The three men then found a safe in a closet and tried, unsuccessfully, to pry it open.
“We just gave up on it,” Colwell said.
While Colwell was in the master bedroom putting items like jewelry in a pillowcase, he testified he heard Jeff Aron Schuh say there was someone in the driveway. The three ran out of the house, got into Schuh’s Buick and fled the scene in front of the woman, who remained in her car.
The woman, Christine Davis, earlier testified she pulled up into the driveway and saw suspects unloading items from her home into a beige Buick. Police were able to link the vehicle description to the crew. Colwell was arrested the next day. A search warrant of his house revealed numerous stolen items, police have testified.

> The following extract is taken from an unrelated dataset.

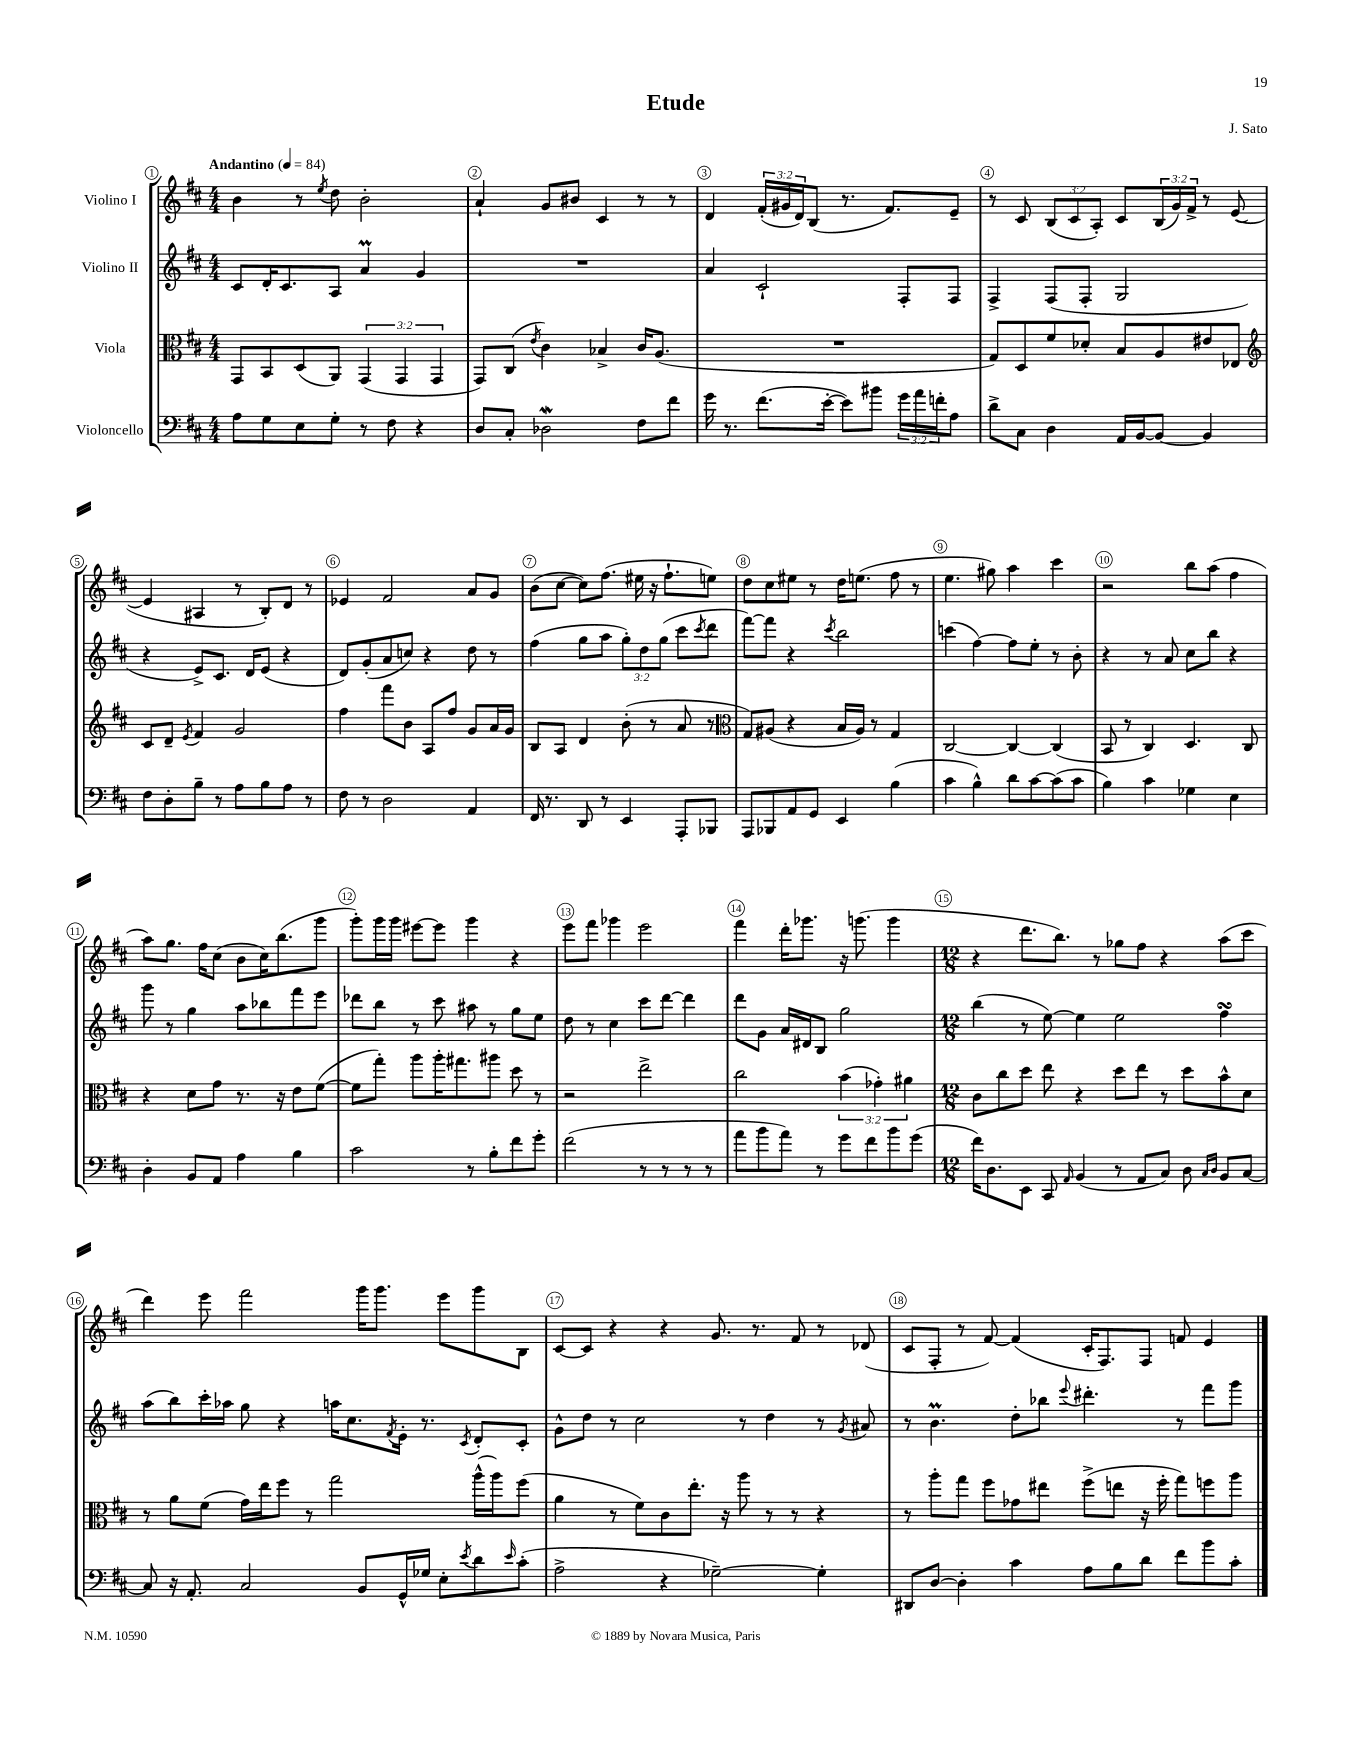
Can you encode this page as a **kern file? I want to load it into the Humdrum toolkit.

Colwell said he didn’t want to be the only one charged in the case, which motivated him to take the stand against the Schuhs and Ngyuen, who were charged in October for the crimes.
Colwell already has pleaded guilty to five counts of second-degree home invasion and the court has agreed to a reduced sentencing of two to 15 years in prison in exchange for his testimony against his former crew.
Attorneys for the three defendants argued the testimony from Colwell, who told the court he had a $50-a-day heroin habit at the time and was using drugs “every day” during the period the break-ins occurred, was unreliable.
“The only thing we’ve heard is testimony from a self-interested, biased, drug-addled witness,” said Steve Tramotin, Jeffrey Arthur Schuh’s attorney.
Bond motions for the defendants were denied by Judge Chris Easthope. Nguyen and Jeffrey Aron Schuh are being held on a $10,000 bond on each case, totaling $90,000. Jeffrey Arthur Schuh’s bond totals $30,000. They are all being held at the Washtenaw County Jail.